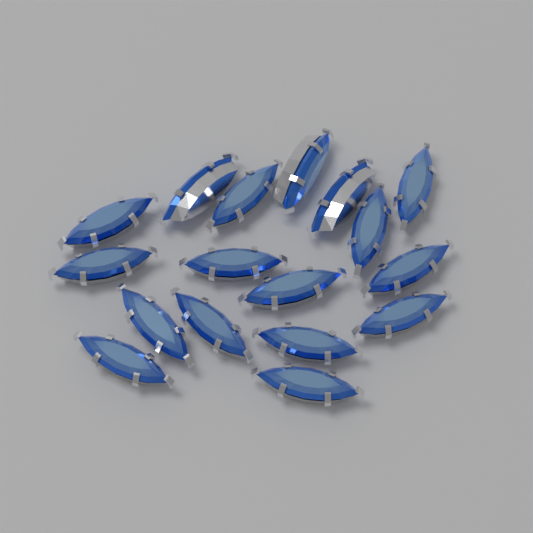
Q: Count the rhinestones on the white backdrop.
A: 17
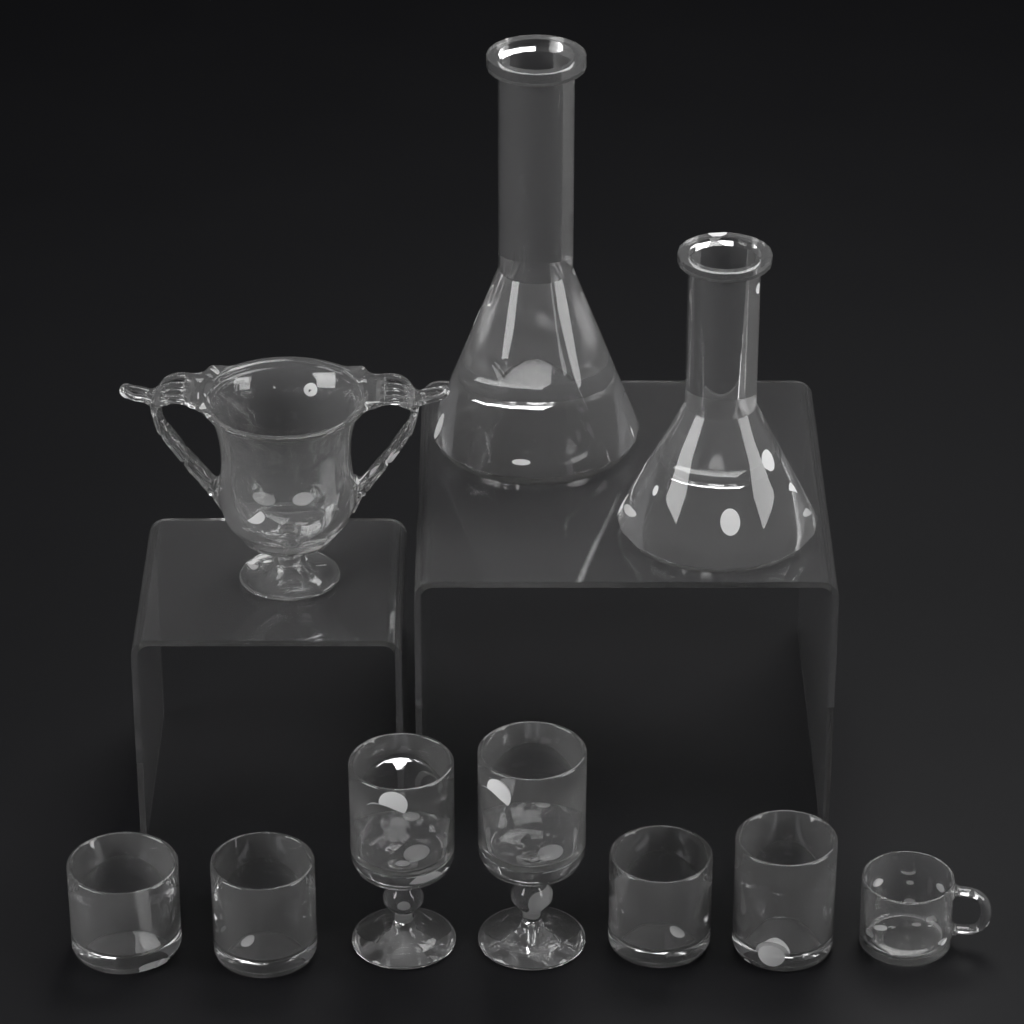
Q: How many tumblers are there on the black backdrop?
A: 4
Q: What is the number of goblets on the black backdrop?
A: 2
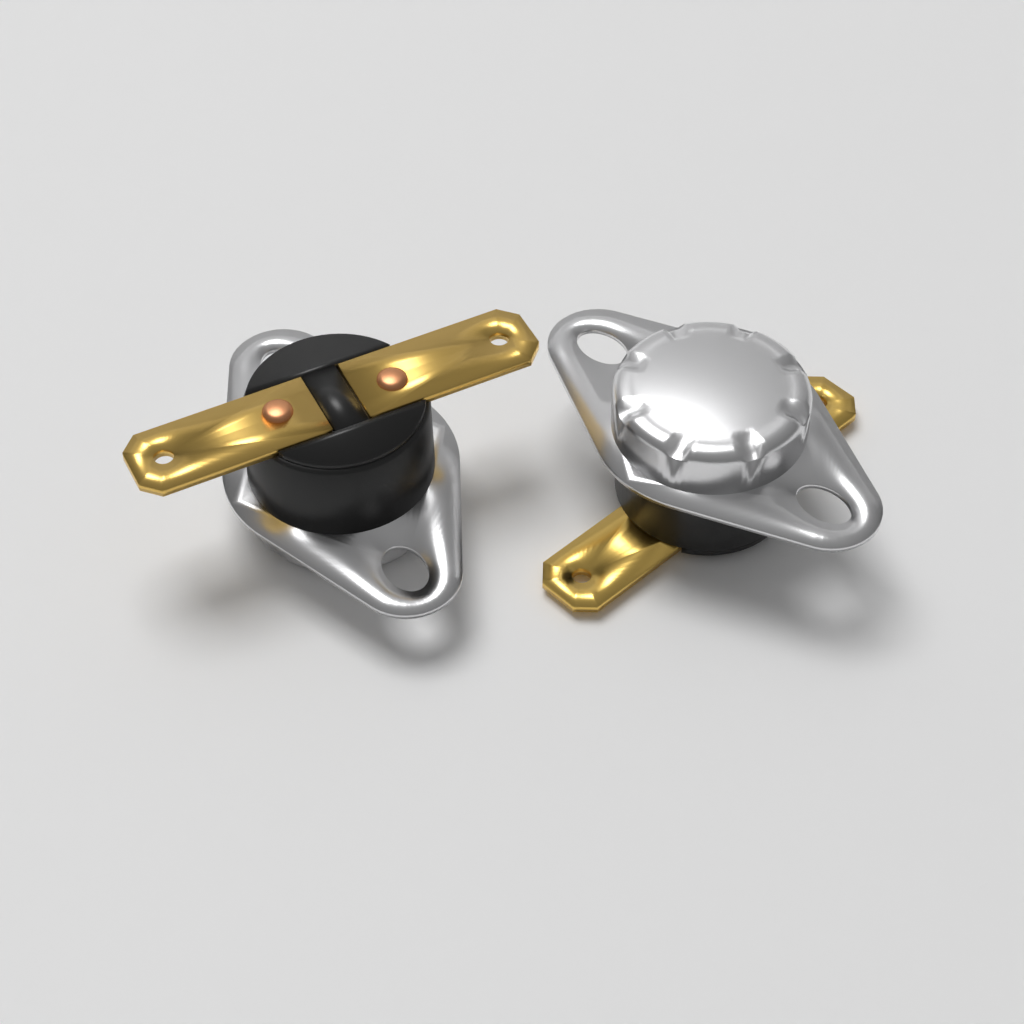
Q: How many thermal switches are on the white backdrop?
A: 2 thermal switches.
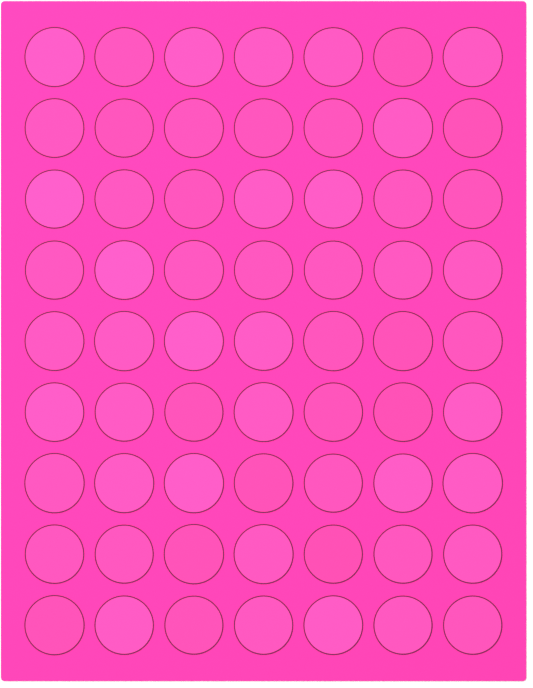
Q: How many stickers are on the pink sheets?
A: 63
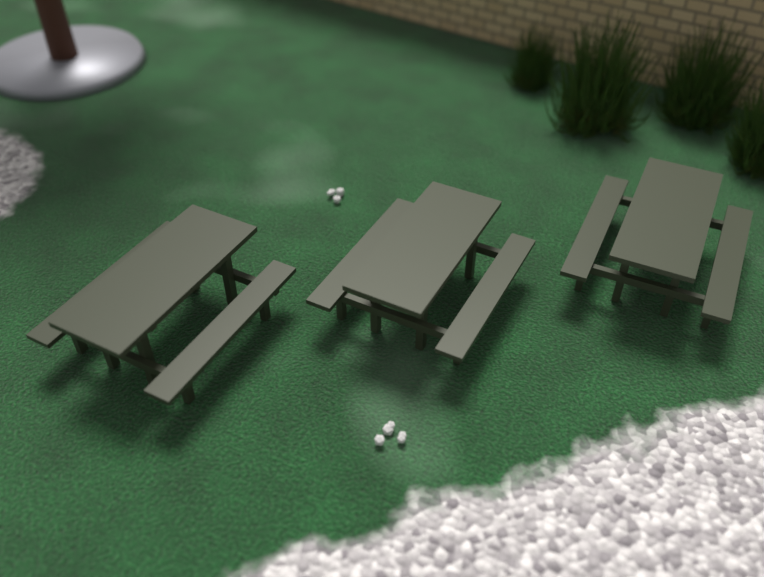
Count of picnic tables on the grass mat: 3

***

**What is asked:** Arrange the entries above as a Markdown table with the columns "No." and "Line text," numbering each row and leaving out blank lines and the pictures.

**Written solution:**
| No. | Line text |
|---|---|
| 1 | Q: Count the rhinestones on the white backdrop. |
| 2 | A: 17 |
| 3 | Q: How many tumblers are there on the black backdrop? |
| 4 | A: 4 |
| 5 | Q: What is the number of goblets on the black backdrop? |
| 6 | A: 2 |
| 7 | Q: How many thermal switches are on the white backdrop? |
| 8 | A: 2 thermal switches. |
| 9 | Q: How many stickers are on the pink sheets? |
| 10 | A: 63 |
| 11 | Count of picnic tables on the grass mat: 3 |